Additional volunteers would be extremely welcome, so please let us know if you think you would enjoy such an activity.


Now the nights are drawing in, trees are slowly starting to change colour and hedgerows have their Autumn decoration of berries. I’ve spotted Hips and Haws (Rosehips and Hawthorn berries), Sloes, and Black Bryony berries. Lords and Ladies can be also found by the hedgerows. On the green opposite the Bull’s Head, there is a Hawthorn tree with an amazing number of berries. Hawthorn trees, in particular, are associated with fairies, and it is considered bad luck to bring a branch of hawthorn blossom into your house without asking the tree’s guardian fairy for permission. Oak, Ash and Thorn trees growing together are supposed to have magical powers.
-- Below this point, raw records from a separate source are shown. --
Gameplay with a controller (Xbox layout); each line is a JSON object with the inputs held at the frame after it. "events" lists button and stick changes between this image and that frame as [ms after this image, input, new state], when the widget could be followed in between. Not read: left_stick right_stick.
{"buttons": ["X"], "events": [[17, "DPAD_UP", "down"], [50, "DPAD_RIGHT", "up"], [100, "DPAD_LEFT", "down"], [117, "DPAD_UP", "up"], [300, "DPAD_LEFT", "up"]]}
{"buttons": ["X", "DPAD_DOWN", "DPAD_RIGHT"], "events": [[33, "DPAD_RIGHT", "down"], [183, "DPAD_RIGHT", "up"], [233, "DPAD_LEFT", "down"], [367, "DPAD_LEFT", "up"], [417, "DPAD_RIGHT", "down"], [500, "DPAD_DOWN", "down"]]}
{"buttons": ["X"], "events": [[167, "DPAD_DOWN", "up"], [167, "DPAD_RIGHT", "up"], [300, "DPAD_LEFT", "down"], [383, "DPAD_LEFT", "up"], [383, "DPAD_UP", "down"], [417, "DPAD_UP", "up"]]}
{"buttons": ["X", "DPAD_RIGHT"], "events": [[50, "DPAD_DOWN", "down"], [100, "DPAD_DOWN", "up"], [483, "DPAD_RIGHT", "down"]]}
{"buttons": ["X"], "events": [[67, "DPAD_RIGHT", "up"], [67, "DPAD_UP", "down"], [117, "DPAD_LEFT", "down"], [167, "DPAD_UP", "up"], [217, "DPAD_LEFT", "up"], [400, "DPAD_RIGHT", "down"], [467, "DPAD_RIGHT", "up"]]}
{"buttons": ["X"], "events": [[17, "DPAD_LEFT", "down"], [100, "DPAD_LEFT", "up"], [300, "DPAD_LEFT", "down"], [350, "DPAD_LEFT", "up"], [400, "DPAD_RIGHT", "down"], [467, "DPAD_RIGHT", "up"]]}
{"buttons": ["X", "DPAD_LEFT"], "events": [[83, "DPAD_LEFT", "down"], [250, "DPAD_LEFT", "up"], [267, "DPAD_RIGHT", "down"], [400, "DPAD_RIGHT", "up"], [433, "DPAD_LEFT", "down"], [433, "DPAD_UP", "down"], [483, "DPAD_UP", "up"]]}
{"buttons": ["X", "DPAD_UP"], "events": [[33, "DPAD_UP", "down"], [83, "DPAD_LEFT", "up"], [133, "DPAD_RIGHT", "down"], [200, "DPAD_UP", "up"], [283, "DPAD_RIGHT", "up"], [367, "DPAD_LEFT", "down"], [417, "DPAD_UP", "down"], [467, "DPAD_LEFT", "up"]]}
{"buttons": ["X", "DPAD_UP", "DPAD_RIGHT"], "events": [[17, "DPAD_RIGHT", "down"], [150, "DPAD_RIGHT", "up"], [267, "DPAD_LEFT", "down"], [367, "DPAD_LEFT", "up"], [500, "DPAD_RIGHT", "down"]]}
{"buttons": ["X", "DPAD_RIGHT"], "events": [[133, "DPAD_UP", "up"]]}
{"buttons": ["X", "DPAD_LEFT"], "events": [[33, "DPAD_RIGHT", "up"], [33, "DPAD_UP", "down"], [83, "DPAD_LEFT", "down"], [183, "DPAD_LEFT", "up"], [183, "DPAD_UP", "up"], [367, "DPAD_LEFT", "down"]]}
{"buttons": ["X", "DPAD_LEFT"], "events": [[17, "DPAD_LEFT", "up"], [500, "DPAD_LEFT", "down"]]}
Sadly the blackberries are not good this year, presumably because of the rather bizarre weather we’ve had this summer. Usual hotspots have proved unfruitful – barely enough for an apple and blackberry pie. When testing ripeness, I aim for the upper branches and Minnie (black lab) works the lower ones. Quite a few dogs like blackberries, so it is probably not a good idea to pick any near the ground as they may well have been licked. For some reason, the few juicy ones this year seem to have been more at Minnie’s level than mine.

A couple of months ago, I was woken by loud squawking noises in the garden. Looking out of the window, I was amazed to see an alarming number of jackdaws lined up on the lawn, tree house and runner beans. The squawking had been caused by a couple of aggressive magpies dive bombing them on the lawn. The jackdaws were patiently queuing up for bird seed placed into the new guaranteed jackdaw (and squirrel) proof containers. This was depressing. However, after a few more abortive attempts, a feeder was purchased, which actually kept jackdaws/squirrels out and let small birds in. Since this acquisition, the jackdaws have turned their attention to our apple tree, from which they have been taking one of their ‘5 a day’. We are more than happy with this development as the apples, despite their promising appearance, are dry and tasteless.

Thanks to the LEAP Wild Flower Quiz at the Ewhurst Carnival, I can now tell the difference between Cow Parsley and Wild Angelica. I was wondering whether Wild Angelica was the same sort that is candied and sold as a cake decoration but Garden Angelica is generally used for this purpose.

LEAP plans to have an Autumn walk before the weather becomes too chilly, so keep an eye on the website to find out when this will take place.